Die Expertenkommission für mehr Tierwohl gibt auf. BUND-Chef Olaf Bandt hält das für falsch. Sie sei das einzige glaubwürdige Gremium gewesen.

An ihm hat es nicht gelegen: Die Borchert-Kommission löst sich auf Foto: Schoening/imago
Interview von Hanna Gersmann

taz: Die Expertenkommission, die die Bundesregierung unterstützen soll, damit es Schweinen, Hühnern und Rindern in Deutschlands Ställen besser geht, hat sich diese Woche überraschend aufgelöst. Sie saßen in diesem sogenannten Kompetenznetzwerk Nutztierhaltung oder auch Borchert-Kommission genannten Gremium und waren einer von zwei der 29 Mitglieder, die gegen das Aus gestimmt haben.

Olaf Bandt: Überraschend war das gar nicht. Es hat schon länger Gezicke und Ärger gegeben. Alle sind gefrustet, dass die Politik nicht macht, was wir ihnen aufgeschrieben haben.

Im Interview: 

Olaf Bandt, 63, ist seit 2019 Vorsitzender des BUND. Bandt war Mitglied des Kompetenznetzwerks Nutztierhaltung, auch Borchert-Kommission genannt.

Sie haben mit der Kommission vorgerechnet, dass ab 2025 jedes Jahr 1,2 Milliarden Euro, mit zunehmendem Umbau dann immer mehr und ab 2040 bis zu 4 Milliarden aufgebracht werden müssen. Damit sollen Landwirte ihre Ställe tiergerecht umbauen, sich mehr um die Tiere kümmern, auch Stroh kaufen können. Geld war der Knackpunkt?

Den Landwirten fehlt die langfristige Finanzzusage, sie wollten ein Zeichen setzen. Der Entwurf des Bundeshaushalts 2024 von FDP-Bundesfinanzminister Christian Lindner lasse da keinen notwendigen Durchbruch erkennen, argumentieren sie.

Sie sehen das anders?

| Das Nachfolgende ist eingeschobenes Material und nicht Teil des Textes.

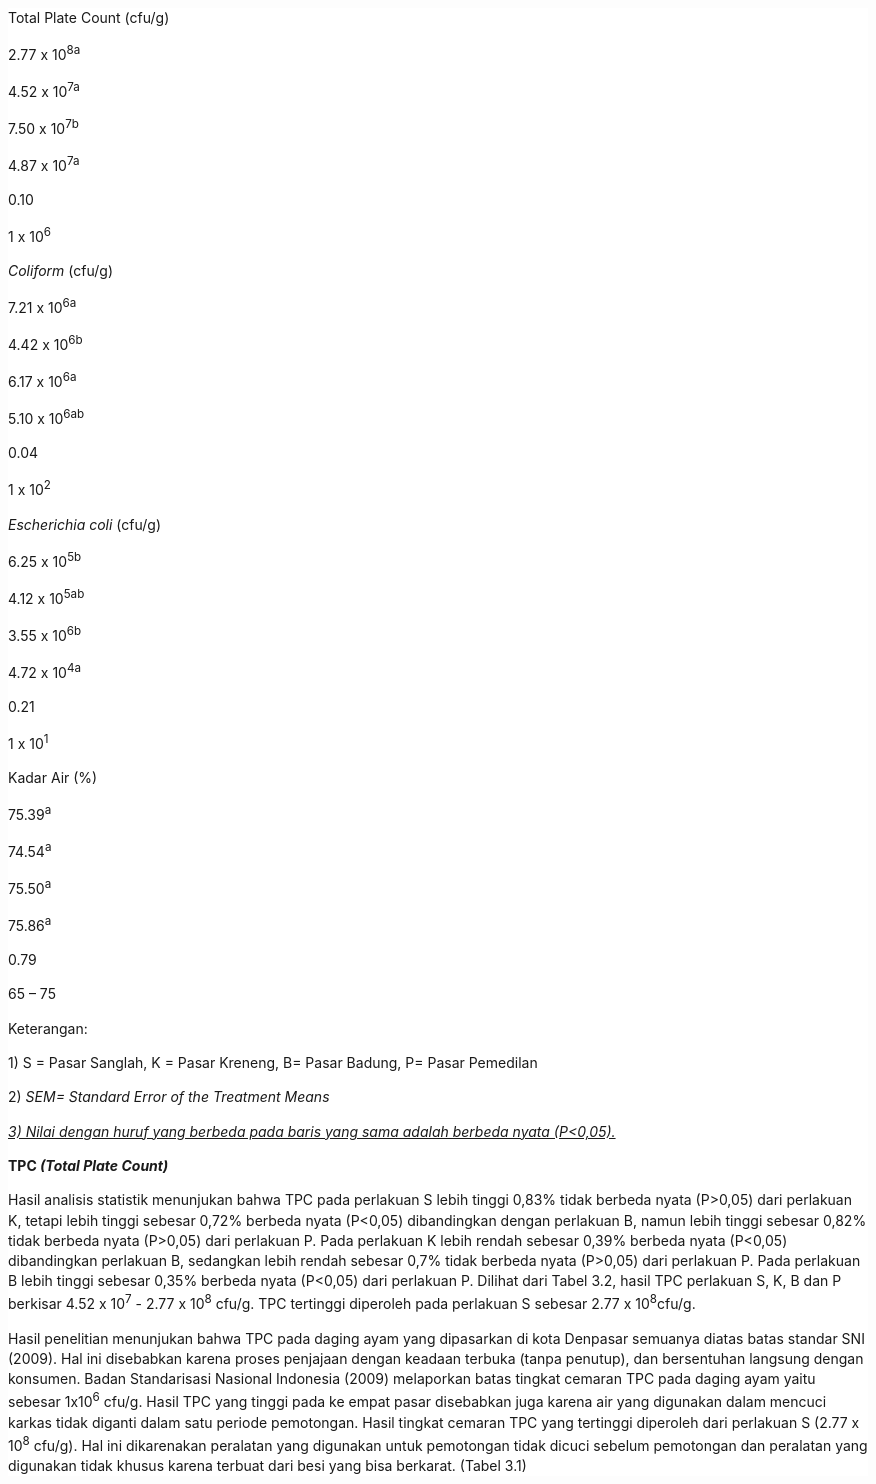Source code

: <tr><td style="vertical-align:top;">
<p><span class="font5">Total Plate Count (cfu/g)</span></p></td><td style="vertical-align:top;">
<p><span class="font5">2.77 x 10<sup>8a</sup></span></p></td><td style="vertical-align:top;">
<p><span class="font5">4.52 x 10<sup>7a</sup></span></p></td><td style="vertical-align:top;">
<p><span class="font5">7.50 x 10<sup>7b</sup></span></p></td><td style="vertical-align:top;">
<p><span class="font5">4.87 x 10<sup>7a</sup></span></p></td><td style="vertical-align:top;">
<p><span class="font5">0.10</span></p></td><td style="vertical-align:top;">
<p><span class="font5">1 x 10<sup>6</sup></span></p></td></tr>
<tr><td style="vertical-align:top;">
<p><span class="font5" style="font-style:italic;">Coliform</span><span class="font5"> (cfu/g)</span></p></td><td style="vertical-align:top;">
<p><span class="font5">7.21 x 10<sup>6a</sup></span></p></td><td style="vertical-align:top;">
<p><span class="font5">4.42 x 10<sup>6b</sup></span></p></td><td style="vertical-align:top;">
<p><span class="font5">6.17 x 10<sup>6a</sup></span></p></td><td style="vertical-align:top;">
<p><span class="font5">5.10 x 10<sup>6ab</sup></span></p></td><td style="vertical-align:top;">
<p><span class="font5">0.04</span></p></td><td style="vertical-align:top;">
<p><span class="font5">1 x 10<sup>2</sup></span></p></td></tr>
<tr><td style="vertical-align:top;">
<p><span class="font5" style="font-style:italic;">Escherichia coli</span><span class="font5"> (cfu/g)</span></p></td><td style="vertical-align:top;">
<p><span class="font5">6.25 x 10<sup>5b</sup></span></p></td><td style="vertical-align:top;">
<p><span class="font5">4.12 x 10<sup>5ab</sup></span></p></td><td style="vertical-align:top;">
<p><span class="font5">3.55 x 10<sup>6b</sup></span></p></td><td style="vertical-align:top;">
<p><span class="font5">4.72 x 10<sup>4a</sup></span></p></td><td style="vertical-align:top;">
<p><span class="font5">0.21</span></p></td><td style="vertical-align:top;">
<p><span class="font5">1 x 10<sup>1</sup></span></p></td></tr>
<tr><td style="vertical-align:top;">
<p><span class="font5">Kadar Air (%)</span></p></td><td style="vertical-align:top;">
<p><span class="font5">75.39<sup>a</sup></span></p></td><td style="vertical-align:top;">
<p><span class="font5">74.54<sup>a</sup></span></p></td><td style="vertical-align:top;">
<p><span class="font5">75.50<sup>a</sup></span></p></td><td style="vertical-align:top;">
<p><span class="font5">75.86<sup>a</sup></span></p></td><td style="vertical-align:top;">
<p><span class="font5">0.79</span></p></td><td style="vertical-align:top;">
<p><span class="font5">65 – 75</span></p></td></tr>
<tr><td colspan="7" style="vertical-align:bottom;">
<p><span class="font4">Keterangan:</span></p></td></tr>
</table>
<p><span class="font4">1) S = Pasar Sanglah, K = Pasar Kreneng, B= Pasar Badung, P= Pasar Pemedilan</span></p>
<p><span class="font4">2) </span><span class="font4" style="font-style:italic;">SEM= Standard Error of the Treatment Means</span></p>
<p><span class="font4" style="font-style:italic;text-decoration:underline;">3) Nilai dengan huruf yang berbeda pada baris yang sama adalah berbeda nyata (P&lt;0,05).</span></p>
<p><span class="font6" style="font-weight:bold;">TPC </span><span class="font6" style="font-weight:bold;font-style:italic;">(Total Plate Count)</span></p>
<p><span class="font6">Hasil analisis statistik menunjukan bahwa TPC pada perlakuan S lebih tinggi 0,83% tidak berbeda nyata (P&gt;0,05) dari perlakuan K, tetapi lebih tinggi sebesar 0,72% berbeda nyata (P&lt;0,05) dibandingkan dengan perlakuan B, namun lebih tinggi sebesar 0,82% tidak berbeda nyata (P&gt;0,05) dari perlakuan P. Pada perlakuan K lebih rendah sebesar 0,39% berbeda nyata (P&lt;0,05) dibandingkan perlakuan B, sedangkan lebih rendah sebesar 0,7% tidak berbeda nyata (P&gt;0,05) dari perlakuan P. Pada perlakuan B lebih tinggi sebesar 0,35% berbeda nyata (P&lt;0,05) dari perlakuan P. Dilihat dari Tabel 3.2, hasil TPC perlakuan S, K, B dan P berkisar 4.52 x 10<sup>7</sup> - 2.77 x 10<sup>8</sup> cfu/g. TPC tertinggi diperoleh pada perlakuan S sebesar 2.77 x 10<sup>8</sup>cfu/g.</span></p>
<p><span class="font6">Hasil penelitian menunjukan bahwa TPC pada daging ayam yang dipasarkan di kota Denpasar semuanya diatas batas standar SNI (2009). Hal ini disebabkan karena proses penjajaan dengan keadaan terbuka (tanpa penutup), dan bersentuhan langsung dengan konsumen. Badan Standarisasi Nasional Indonesia (2009) melaporkan batas tingkat cemaran TPC pada daging ayam yaitu sebesar 1x10<sup>6</sup> cfu/g. Hasil TPC yang tinggi pada ke empat pasar disebabkan juga karena air yang digunakan dalam mencuci karkas tidak diganti dalam satu periode pemotongan. Hasil tingkat cemaran TPC yang tertinggi diperoleh dari perlakuan S (2.77 x 10<sup>8</sup> cfu/g). Hal ini dikarenakan peralatan yang digunakan untuk pemotongan tidak dicuci sebelum pemotongan dan peralatan yang digunakan tidak khusus karena terbuat dari besi yang bisa berkarat. (Tabel 3.1)</span></p>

Als Umweltschützer dürfte ihnen der Umbau der Ställe doch auch zu langsam gehen.

Sicher, aber darum die Kommission platzen zu lassen, das halte ich für falsch. Sie ist das einzige glaubwürdige Gremium, das ausloten kann, wie die Landwirtschaft der Zukunft aussehen kann. Da standen sich Landwirte und Naturschützer ja lange Zeit unversöhnlich gegenüber. In der Kommission aber kamen alle zusammen, der Deutsche Bauernverband, die Verbände der Umwelt- und Tierschützer, Händler und Nahrungsmittelhersteller sowie führende Wissenschaftler.

Die Bauern sind aber in der Falle. Sollen sie für mehr Platz, Auslauf und frische Luft für ihre Tiere sorgen, müssen sie investieren. Der Handel zahlt ihnen aber nicht mehr. Und der grüne Agrarminister Cem Özdemir kann das nötige Geld nicht organisieren.

Die Kommission ist schon im Jahr 2019 von CDU-Bundes­agrar­ministerin Julia Klöckner, die vor dem grünen Cem Özdemir das Amt innehatte, eingesetzt worden. Man kann das nicht alles ihm anlasten.

Die Bundesregierung hat bisher nur einen Anschub von 1 Milliarde Euro beschlossen.

Das ist zu wenig, ja. Aber es geht ja auch um einen langfristigen politischen Plan. Und die höheren Kosten für das Mehr an Tierwohl sollten nie nur durch Staatsgeld ausgeglichen werden. Finanzlücken sollten – das war Konsens in der Kommission – immer auch über eine Tierwohlabgabe geschlossen werden.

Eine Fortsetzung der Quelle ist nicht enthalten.